# Task statement
Copy out the records again. Change nothing.

# Provided records
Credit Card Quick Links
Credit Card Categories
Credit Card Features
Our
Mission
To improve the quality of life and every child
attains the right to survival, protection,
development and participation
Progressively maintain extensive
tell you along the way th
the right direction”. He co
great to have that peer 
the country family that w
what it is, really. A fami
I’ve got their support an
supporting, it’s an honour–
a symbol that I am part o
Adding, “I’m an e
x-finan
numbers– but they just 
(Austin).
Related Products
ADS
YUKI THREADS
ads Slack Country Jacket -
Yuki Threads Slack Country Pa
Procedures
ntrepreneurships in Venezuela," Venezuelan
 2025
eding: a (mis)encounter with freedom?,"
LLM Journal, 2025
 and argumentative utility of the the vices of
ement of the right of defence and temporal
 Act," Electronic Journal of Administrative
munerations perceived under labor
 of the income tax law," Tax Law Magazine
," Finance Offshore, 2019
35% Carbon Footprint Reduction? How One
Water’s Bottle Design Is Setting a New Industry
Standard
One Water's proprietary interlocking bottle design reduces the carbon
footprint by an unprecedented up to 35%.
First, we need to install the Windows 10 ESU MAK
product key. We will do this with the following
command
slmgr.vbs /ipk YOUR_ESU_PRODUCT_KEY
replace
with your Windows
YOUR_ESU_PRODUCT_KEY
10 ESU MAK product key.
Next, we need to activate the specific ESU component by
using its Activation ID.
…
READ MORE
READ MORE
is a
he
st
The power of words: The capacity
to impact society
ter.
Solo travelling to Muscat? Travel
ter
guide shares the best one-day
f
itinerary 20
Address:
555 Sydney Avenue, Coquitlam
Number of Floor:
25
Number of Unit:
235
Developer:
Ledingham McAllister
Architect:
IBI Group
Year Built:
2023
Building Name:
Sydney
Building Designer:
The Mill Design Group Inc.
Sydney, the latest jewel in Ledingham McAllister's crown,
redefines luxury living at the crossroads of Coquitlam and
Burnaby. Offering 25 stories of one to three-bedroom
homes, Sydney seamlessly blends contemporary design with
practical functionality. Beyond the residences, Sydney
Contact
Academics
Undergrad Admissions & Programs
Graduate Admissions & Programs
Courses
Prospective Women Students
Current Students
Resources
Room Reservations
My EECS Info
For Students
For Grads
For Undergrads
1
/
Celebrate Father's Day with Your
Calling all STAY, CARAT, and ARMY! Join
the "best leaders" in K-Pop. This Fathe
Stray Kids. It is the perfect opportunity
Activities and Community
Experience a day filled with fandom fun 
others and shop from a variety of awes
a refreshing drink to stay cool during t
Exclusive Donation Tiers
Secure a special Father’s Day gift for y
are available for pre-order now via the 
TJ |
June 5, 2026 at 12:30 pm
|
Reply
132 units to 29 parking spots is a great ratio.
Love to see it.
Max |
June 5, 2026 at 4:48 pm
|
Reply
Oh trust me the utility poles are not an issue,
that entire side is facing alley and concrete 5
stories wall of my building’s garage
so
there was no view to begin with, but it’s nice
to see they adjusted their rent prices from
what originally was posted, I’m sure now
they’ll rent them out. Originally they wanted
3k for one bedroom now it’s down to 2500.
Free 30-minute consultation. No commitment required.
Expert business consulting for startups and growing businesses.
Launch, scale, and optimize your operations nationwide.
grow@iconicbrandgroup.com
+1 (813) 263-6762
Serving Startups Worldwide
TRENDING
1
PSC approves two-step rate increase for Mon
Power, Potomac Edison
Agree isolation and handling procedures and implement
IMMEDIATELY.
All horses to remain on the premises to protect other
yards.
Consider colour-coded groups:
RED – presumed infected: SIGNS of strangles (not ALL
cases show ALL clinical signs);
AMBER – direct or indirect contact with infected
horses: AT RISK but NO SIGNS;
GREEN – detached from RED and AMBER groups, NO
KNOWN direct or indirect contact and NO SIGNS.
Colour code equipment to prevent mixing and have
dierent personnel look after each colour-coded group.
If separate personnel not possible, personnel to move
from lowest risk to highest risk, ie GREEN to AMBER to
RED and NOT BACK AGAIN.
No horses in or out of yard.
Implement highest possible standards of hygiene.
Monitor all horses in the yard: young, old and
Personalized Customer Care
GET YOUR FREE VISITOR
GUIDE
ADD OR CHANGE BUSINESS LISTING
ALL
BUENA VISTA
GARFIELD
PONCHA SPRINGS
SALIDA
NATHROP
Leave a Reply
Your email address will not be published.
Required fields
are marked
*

# Answer for the task
Credit Card Quick Links
Credit Card Categories
Credit Card Features
Our
Mission
To improve the quality of life and every child
attains the right to survival, protection,
development and participation
Progressively maintain extensive
tell you along the way th
the right direction”. He co
great to have that peer 
the country family that w
what it is, really. A fami
I’ve got their support an
supporting, it’s an honour–
a symbol that I am part o
Adding, “I’m an e
x-finan
numbers– but they just 
(Austin).
Related Products
ADS
YUKI THREADS
ads Slack Country Jacket -
Yuki Threads Slack Country Pa
Procedures
ntrepreneurships in Venezuela," Venezuelan
 2025
eding: a (mis)encounter with freedom?,"
LLM Journal, 2025
 and argumentative utility of the the vices of
ement of the right of defence and temporal
 Act," Electronic Journal of Administrative
munerations perceived under labor
 of the income tax law," Tax Law Magazine
," Finance Offshore, 2019
35% Carbon Footprint Reduction? How One
Water’s Bottle Design Is Setting a New Industry
Standard
One Water's proprietary interlocking bottle design reduces the carbon
footprint by an unprecedented up to 35%.
First, we need to install the Windows 10 ESU MAK
product key. We will do this with the following
command
slmgr.vbs /ipk YOUR_ESU_PRODUCT_KEY
replace
with your Windows
YOUR_ESU_PRODUCT_KEY
10 ESU MAK product key.
Next, we need to activate the specific ESU component by
using its Activation ID.
…
READ MORE
READ MORE
is a
he
st
The power of words: The capacity
to impact society
ter.
Solo travelling to Muscat? Travel
ter
guide shares the best one-day
f
itinerary 20
Address:
555 Sydney Avenue, Coquitlam
Number of Floor:
25
Number of Unit:
235
Developer:
Ledingham McAllister
Architect:
IBI Group
Year Built:
2023
Building Name:
Sydney
Building Designer:
The Mill Design Group Inc.
Sydney, the latest jewel in Ledingham McAllister's crown,
redefines luxury living at the crossroads of Coquitlam and
Burnaby. Offering 25 stories of one to three-bedroom
homes, Sydney seamlessly blends contemporary design with
practical functionality. Beyond the residences, Sydney
Contact
Academics
Undergrad Admissions & Programs
Graduate Admissions & Programs
Courses
Prospective Women Students
Current Students
Resources
Room Reservations
My EECS Info
For Students
For Grads
For Undergrads
1
/
Celebrate Father's Day with Your
Calling all STAY, CARAT, and ARMY! Join
the "best leaders" in K-Pop. This Fathe
Stray Kids. It is the perfect opportunity
Activities and Community
Experience a day filled with fandom fun 
others and shop from a variety of awes
a refreshing drink to stay cool during t
Exclusive Donation Tiers
Secure a special Father’s Day gift for y
are available for pre-order now via the 
TJ |
June 5, 2026 at 12:30 pm
|
Reply
132 units to 29 parking spots is a great ratio.
Love to see it.
Max |
June 5, 2026 at 4:48 pm
|
Reply
Oh trust me the utility poles are not an issue,
that entire side is facing alley and concrete 5
stories wall of my building’s garage
so
there was no view to begin with, but it’s nice
to see they adjusted their rent prices from
what originally was posted, I’m sure now
they’ll rent them out. Originally they wanted
3k for one bedroom now it’s down to 2500.
Free 30-minute consultation. No commitment required.
Expert business consulting for startups and growing businesses.
Launch, scale, and optimize your operations nationwide.
grow@iconicbrandgroup.com
+1 (813) 263-6762
Serving Startups Worldwide
TRENDING
1
PSC approves two-step rate increase for Mon
Power, Potomac Edison
Agree isolation and handling procedures and implement
IMMEDIATELY.
All horses to remain on the premises to protect other
yards.
Consider colour-coded groups:
RED – presumed infected: SIGNS of strangles (not ALL
cases show ALL clinical signs);
AMBER – direct or indirect contact with infected
horses: AT RISK but NO SIGNS;
GREEN – detached from RED and AMBER groups, NO
KNOWN direct or indirect contact and NO SIGNS.
Colour code equipment to prevent mixing and have
dierent personnel look after each colour-coded group.
If separate personnel not possible, personnel to move
from lowest risk to highest risk, ie GREEN to AMBER to
RED and NOT BACK AGAIN.
No horses in or out of yard.
Implement highest possible standards of hygiene.
Monitor all horses in the yard: young, old and
Personalized Customer Care
GET YOUR FREE VISITOR
GUIDE
ADD OR CHANGE BUSINESS LISTING
ALL
BUENA VISTA
GARFIELD
PONCHA SPRINGS
SALIDA
NATHROP
Leave a Reply
Your email address will not be published.
Required fields
are marked
*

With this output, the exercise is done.